Игорь-Северянин не читал свои стихи со сцены, как делали другие поэты. Он исполнял их в необычной, подчеркнуто острой эстрадной подаче, и делал это мастерски. У него был хорошо поставленный от природы голос, абсолютный слух, тонкая музыкальность и изощренное чувство ритма. Кроме того, для эстрады нужна была постоянная, оригинальная, но легко узнаваемая маска. У Игоря-Северянина это была маска эстета-гения, русского Оскара Уайльда, равнодушного к своей славе.
Современники, видевшие его выступления, рассказывают, что исполнял он свои «поэзы» подчеркнуто отстраненно, не вступая в контакт с публикой, будто бы даже слегка презирая ее.

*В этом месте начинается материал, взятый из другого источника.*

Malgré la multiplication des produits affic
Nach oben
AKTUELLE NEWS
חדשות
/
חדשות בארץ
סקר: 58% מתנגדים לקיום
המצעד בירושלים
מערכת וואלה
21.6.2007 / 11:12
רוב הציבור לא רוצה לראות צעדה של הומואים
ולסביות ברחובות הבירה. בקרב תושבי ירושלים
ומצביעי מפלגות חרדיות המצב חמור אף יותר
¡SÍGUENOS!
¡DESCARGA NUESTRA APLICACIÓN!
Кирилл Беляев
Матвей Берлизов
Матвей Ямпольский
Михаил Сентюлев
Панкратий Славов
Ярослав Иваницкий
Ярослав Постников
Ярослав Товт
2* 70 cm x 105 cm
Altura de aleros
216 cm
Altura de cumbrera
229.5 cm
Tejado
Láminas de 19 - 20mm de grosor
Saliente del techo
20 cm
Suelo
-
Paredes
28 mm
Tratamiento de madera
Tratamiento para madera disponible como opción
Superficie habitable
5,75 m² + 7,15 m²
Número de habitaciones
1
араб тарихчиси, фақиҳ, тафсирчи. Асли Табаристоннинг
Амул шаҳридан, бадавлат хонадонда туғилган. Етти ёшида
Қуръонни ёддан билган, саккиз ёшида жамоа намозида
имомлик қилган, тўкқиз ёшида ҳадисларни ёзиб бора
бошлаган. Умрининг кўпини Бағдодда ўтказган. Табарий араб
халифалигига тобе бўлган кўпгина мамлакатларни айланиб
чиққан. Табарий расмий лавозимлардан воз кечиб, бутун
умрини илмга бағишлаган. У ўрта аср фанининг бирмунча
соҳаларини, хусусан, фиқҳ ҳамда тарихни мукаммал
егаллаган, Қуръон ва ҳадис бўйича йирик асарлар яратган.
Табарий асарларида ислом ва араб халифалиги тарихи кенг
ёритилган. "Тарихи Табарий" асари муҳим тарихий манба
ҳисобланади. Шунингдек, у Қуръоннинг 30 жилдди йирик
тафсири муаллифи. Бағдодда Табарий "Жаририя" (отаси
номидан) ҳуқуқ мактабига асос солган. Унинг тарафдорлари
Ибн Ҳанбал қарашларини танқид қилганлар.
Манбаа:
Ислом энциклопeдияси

Он не жестикулировал: руки за спиной или скрещены на груди, взгляд устремлен куда-то вдаль, поверх голов. Читая стихи, он не подчеркивал смысла, а, наоборот, затруднял его восприятие неожиданными интонациями, паузами, растягиванием гласных звуков.
От начала к концу чтения распевность все больше нарастала, чтение почти превращалось в пение . Закончив чтение, автор быстро уходил с эстрады, не удостоив публику даже взглядом, и, несмотря на ее восторги, на поклоны больше не выходил.
У поэта сложился большой круг почитателей. «Громокипящий кубок» за пять лет выдержал десять изданий. Последующие сборники: «Златолира» , «Ананасы в шампанском» , «Victoria Regia» , «Поэзоантракт» , «Тост безответный» — также переиздавались неоднократно. Книги и концерты Игоря-Северянина стали, наряду с кинематографом и цыганским романсом, фактом массовой культуры начала века.
Игорь-Северянин, как и Маяковский, — поэт улицы, городской толпы. Он тоже пытался дать язык «безъязыкой» улице. Но если Маяковский обращался к «отверженным» города, то Северянин — к пестрому городскому люду: мещанам, гимназистам, бедным студентам, горничным и белошвейкам он предлагал язык грез.
Для них интригующие, новые и не совсем понятные слова — Ландолет бензиновый, моторный лимузин, шалэ березовое, осени berceuse, шоколадная шаплэтка И т. п. — оставались только словами, знаками недостижимой «шикарной» жизни, которая вместо традиционных окороков и наливок предлагает «мороженое из сирени» и «ананасы в шампанском».
Сударыни, судари, надо ль? — не дорого — можно без прений… Поешь деликатного, площадь: придется товар по душе!
Современные ему литературные направления усложняли и без того непростую действительность. Он же, наоборот, упрощал ее.
Мой мозг прояснили дурманы, Душа влечется в Примитив…
В послеоктябрьское время популярность Игоря-Северянина стала угасать. Его поздние поэтические сборники , созданные за границей, уже и не могли претендовать на былую популярность. Но он не был в строгом смысле слова «эмигрантом». Еще с 1915 года Игорь-Северянин иногда проводил лето в Эстонии, где отдыхали многие петербургские интеллигенты . Он отдыхал в маленьком полукурортном-полурыбацком поселке Тойла на берегу Финского залива.
В январе 1918 года он привез сюда из голодного революционного Петрограда больную мать и решил «на время» поселиться здесь сам: кончатся революции, установится мир — и он вернется обратно.
Но Северянину суждено было «застрять» в Эстонии навсегда. В 1930 году, встретившись с полпредом СССР Ф. Ф. Раскольниковым, он сказал ему об этом: «Прежде всего, я не эмигрант и не беженец. Я просто дачник. С 1918 года.
В 1921 году принял эстонское гражданство. Всегда был вне политики. Рад каждому, кто рад мне…» Он умер от сердечной недостаточности в оккупированном фашистами Таллине 20 декабря 1941 года.
Последние стихи его ясны и просты: картины природы — и человека в его единении с природой, воспевание любви, воспоминание о родине, о прошлом, ощущаемом на чужбине как некая изначальность людского бытия.
А в мире все цветет сирень, Весенний наступает день, Чарует рокот соловьиный, И людям так же снятся сны Обманывающей весны…
Читательский интерес к творчеству Игоря-Северянина временами ослабевал, но никогда не исчезал окончательно. Людям всегда требуется «поэт с открытой душой» , умевший во всех проявлениях действительности находить «сиянье жизни и тепла», радость, добро и бестрепетное наслаждение.